▸ **Try it**:
Please write out the listing beneath this sentence exactly, from its first line to the line with "histopathology image of", and stop there.

▸ **Recorded information**:
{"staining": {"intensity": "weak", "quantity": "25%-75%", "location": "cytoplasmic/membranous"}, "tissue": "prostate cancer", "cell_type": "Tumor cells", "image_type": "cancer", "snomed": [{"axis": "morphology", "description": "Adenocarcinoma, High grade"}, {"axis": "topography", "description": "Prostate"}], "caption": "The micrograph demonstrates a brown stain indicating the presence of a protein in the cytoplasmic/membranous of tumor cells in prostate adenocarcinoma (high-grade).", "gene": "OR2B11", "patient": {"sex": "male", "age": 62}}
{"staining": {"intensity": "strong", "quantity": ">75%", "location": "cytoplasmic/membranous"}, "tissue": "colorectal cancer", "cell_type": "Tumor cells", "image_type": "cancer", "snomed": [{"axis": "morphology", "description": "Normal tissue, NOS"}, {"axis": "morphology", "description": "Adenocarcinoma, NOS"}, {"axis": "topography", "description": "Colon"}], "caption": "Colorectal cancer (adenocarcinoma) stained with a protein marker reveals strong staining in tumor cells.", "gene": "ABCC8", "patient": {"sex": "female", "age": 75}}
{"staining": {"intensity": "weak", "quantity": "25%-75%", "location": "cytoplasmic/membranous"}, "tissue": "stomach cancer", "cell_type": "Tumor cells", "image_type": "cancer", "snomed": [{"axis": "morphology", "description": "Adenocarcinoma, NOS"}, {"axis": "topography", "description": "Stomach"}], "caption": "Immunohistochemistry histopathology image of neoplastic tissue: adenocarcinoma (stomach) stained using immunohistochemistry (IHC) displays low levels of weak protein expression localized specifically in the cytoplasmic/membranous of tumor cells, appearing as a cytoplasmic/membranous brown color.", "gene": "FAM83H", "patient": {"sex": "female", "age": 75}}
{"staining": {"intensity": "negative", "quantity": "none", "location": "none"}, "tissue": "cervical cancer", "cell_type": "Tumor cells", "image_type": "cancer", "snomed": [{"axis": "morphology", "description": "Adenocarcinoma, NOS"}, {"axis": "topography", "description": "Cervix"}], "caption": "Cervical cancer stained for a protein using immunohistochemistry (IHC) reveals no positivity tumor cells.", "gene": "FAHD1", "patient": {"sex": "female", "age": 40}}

▸ **Task answer**:
{"staining": {"intensity": "weak", "quantity": "25%-75%", "location": "cytoplasmic/membranous"}, "tissue": "prostate cancer", "cell_type": "Tumor cells", "image_type": "cancer", "snomed": [{"axis": "morphology", "description": "Adenocarcinoma, High grade"}, {"axis": "topography", "description": "Prostate"}], "caption": "The micrograph demonstrates a brown stain indicating the presence of a protein in the cytoplasmic/membranous of tumor cells in prostate adenocarcinoma (high-grade).", "gene": "OR2B11", "patient": {"sex": "male", "age": 62}}
{"staining": {"intensity": "strong", "quantity": ">75%", "location": "cytoplasmic/membranous"}, "tissue": "colorectal cancer", "cell_type": "Tumor cells", "image_type": "cancer", "snomed": [{"axis": "morphology", "description": "Normal tissue, NOS"}, {"axis": "morphology", "description": "Adenocarcinoma, NOS"}, {"axis": "topography", "description": "Colon"}], "caption": "Colorectal cancer (adenocarcinoma) stained with a protein marker reveals strong staining in tumor cells.", "gene": "ABCC8", "patient": {"sex": "female", "age": 75}}
{"staining": {"intensity": "weak", "quantity": "25%-75%", "location": "cytoplasmic/membranous"}, "tissue": "stomach cancer", "cell_type": "Tumor cells", "image_type": "cancer", "snomed": [{"axis": "morphology", "description": "Adenocarcinoma, NOS"}, {"axis": "topography", "description": "Stomach"}], "caption": "Immunohistochemistry histopathology image of neoplastic tissue: adenocarcinoma (stomach) stained using immunohistochemistry (IHC) displays low levels of weak protein expression localized specifically in the cytoplasmic/membranous of tumor cells, appearing as a cytoplasmic/membranous brown color.", "gene": "FAM83H", "patient": {"sex": "female", "age": 75}}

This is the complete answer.